Yann LeCun, one of the most influential figures in artificial intelligence research, has launched a new startup that aims to chart a fundamentally different course from today’s dominant large language models, setting an ambitious valuation and fundraising target from its inception.
LeCun confirmed on the creation of Advanced Machine Intelligence (AMI) Labs, which is seeking around €500 million ($586 million) in funding at a pre-money valuation of roughly €3 billion ($3.5 billion). The Turing Award winner and former chief AI scientist at Meta will serve as executive chairman, while Alex LeBrun, co-founder of medical transcription company Nabla, has been appointed chief executive.
A Bet on ‘World Models’ Over Language Models
AMI Labs is focused on developing so-called “world models”, artificial intelligence systems designed to understand the physical world, reason about cause and effect, retain long-term memory, and plan complex actions. The approach stands in contrast to large language models, which generate outputs by predicting the next word in a sequence and dominate current commercial AI deployments.
LeCun, a persistent critic of the view that scaling language models alone will lead to human-level intelligence, has argued that systems trained primarily on text lack grounding in physical reality and therefore fall short in reasoning and planning. World models, by contrast, are intended to learn from video and spatial data, allowing machines to build internal representations of how the world works. LeCun has previously said such systems could take a decade or more to fully mature, underscoring AMI Labs’ long-term research focus.
Paris Headquarters Signals Strategic Shift
The company plans to establish its headquarters in Paris in early 2025, a deliberate move that reflects both LeCun’s personal ties to the city and his skepticism of Silicon Valley’s prevailing AI paradigm. Speaking earlier this year, LeCun said the Valley had become “hypnotized” by generative AI, arguing that truly novel research would require stepping outside its dominant assumptions.
Paris offers access to deep academic talent, a growing European AI ecosystem, and increasing public-sector support for advanced research.
LeCun left Meta after 12 years at the company, where he led its Fundamental AI Research (FAIR) lab and later served as chief AI scientist. Meta will not invest directly in AMI Labs, avoiding potential conflicts with its own AI strategy, which has increasingly emphasized large language models and near-term commercial applications.
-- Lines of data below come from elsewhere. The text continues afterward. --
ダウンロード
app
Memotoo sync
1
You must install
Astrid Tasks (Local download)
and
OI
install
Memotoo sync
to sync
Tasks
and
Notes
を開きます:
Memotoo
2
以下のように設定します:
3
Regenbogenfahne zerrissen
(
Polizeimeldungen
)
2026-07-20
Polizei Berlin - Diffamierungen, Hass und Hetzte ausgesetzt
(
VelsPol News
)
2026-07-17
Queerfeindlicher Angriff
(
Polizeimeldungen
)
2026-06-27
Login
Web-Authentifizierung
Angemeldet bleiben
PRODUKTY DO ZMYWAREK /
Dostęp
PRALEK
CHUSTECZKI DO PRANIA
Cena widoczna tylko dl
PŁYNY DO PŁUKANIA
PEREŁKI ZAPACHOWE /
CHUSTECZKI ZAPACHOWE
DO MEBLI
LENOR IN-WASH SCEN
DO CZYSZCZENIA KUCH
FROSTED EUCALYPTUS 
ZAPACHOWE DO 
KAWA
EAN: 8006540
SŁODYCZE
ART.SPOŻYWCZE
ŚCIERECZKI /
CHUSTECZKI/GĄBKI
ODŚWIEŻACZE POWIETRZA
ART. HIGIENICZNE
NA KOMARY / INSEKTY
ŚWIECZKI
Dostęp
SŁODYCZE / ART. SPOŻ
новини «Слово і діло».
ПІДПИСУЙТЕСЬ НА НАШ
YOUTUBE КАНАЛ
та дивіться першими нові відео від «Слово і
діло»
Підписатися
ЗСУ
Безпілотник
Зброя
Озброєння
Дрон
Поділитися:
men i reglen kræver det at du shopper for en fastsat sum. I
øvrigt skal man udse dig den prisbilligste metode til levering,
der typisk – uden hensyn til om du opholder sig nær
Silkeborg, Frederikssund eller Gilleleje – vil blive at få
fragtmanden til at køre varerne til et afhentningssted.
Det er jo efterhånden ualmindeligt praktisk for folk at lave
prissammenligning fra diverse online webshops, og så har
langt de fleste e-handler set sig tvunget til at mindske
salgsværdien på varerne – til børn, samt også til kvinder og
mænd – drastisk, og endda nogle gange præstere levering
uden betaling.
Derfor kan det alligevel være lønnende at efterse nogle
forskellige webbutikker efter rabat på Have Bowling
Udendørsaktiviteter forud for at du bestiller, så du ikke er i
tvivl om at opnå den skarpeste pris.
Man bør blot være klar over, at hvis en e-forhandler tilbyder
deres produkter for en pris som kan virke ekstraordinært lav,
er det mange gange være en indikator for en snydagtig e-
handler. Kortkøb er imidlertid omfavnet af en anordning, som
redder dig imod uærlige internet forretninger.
The two organizations are expected to maintain a collaborative relationship, potentially involving shared research or infrastructure access, while remaining financially independent.
Meta’s AI Reorientation
His departure comes amid broader changes at Meta, which has reoriented its AI leadership and priorities following the appointment of Alexandr Wang, founder of Scale AI, as chief AI officer. Former employees have said the FAIR lab’s influence diminished as the company shifted resources toward product-driven AI teams, with a significant number of researchers leaving in recent years.
One of AI’s Largest Pre-Launch Fundraises
If completed, AMI Labs’ fundraising would rank among the largest pre-launch capital raises in the AI sector. The scale reflects investor confidence in LeCun’s track record, which includes foundational contributions to modern AI.
His work on convolutional neural networks in the 1980s laid the groundwork for computer vision systems that later processed a substantial share of bank checks in the United States.
Competing on Architecture, Not Scale
AMI Labs enters a competitive field that includes major research groups at Google DeepMind as well as newer startups pursuing similar world-model approaches. However, LeCun’s stature and research legacy are expected to help the company attract elite talent and patient capital willing to support extended development timelines.
The central bet behind AMI Labs challenges the prevailing assumption that ever-larger models trained on more data will naturally lead to more intelligent systems. Instead, the company is wagering that new architectures, grounded in perception, memory, and reasoning, are essential to overcoming the limitations of today’s AI, including hallucinations, weak causal understanding, and the inability to plan over long horizons.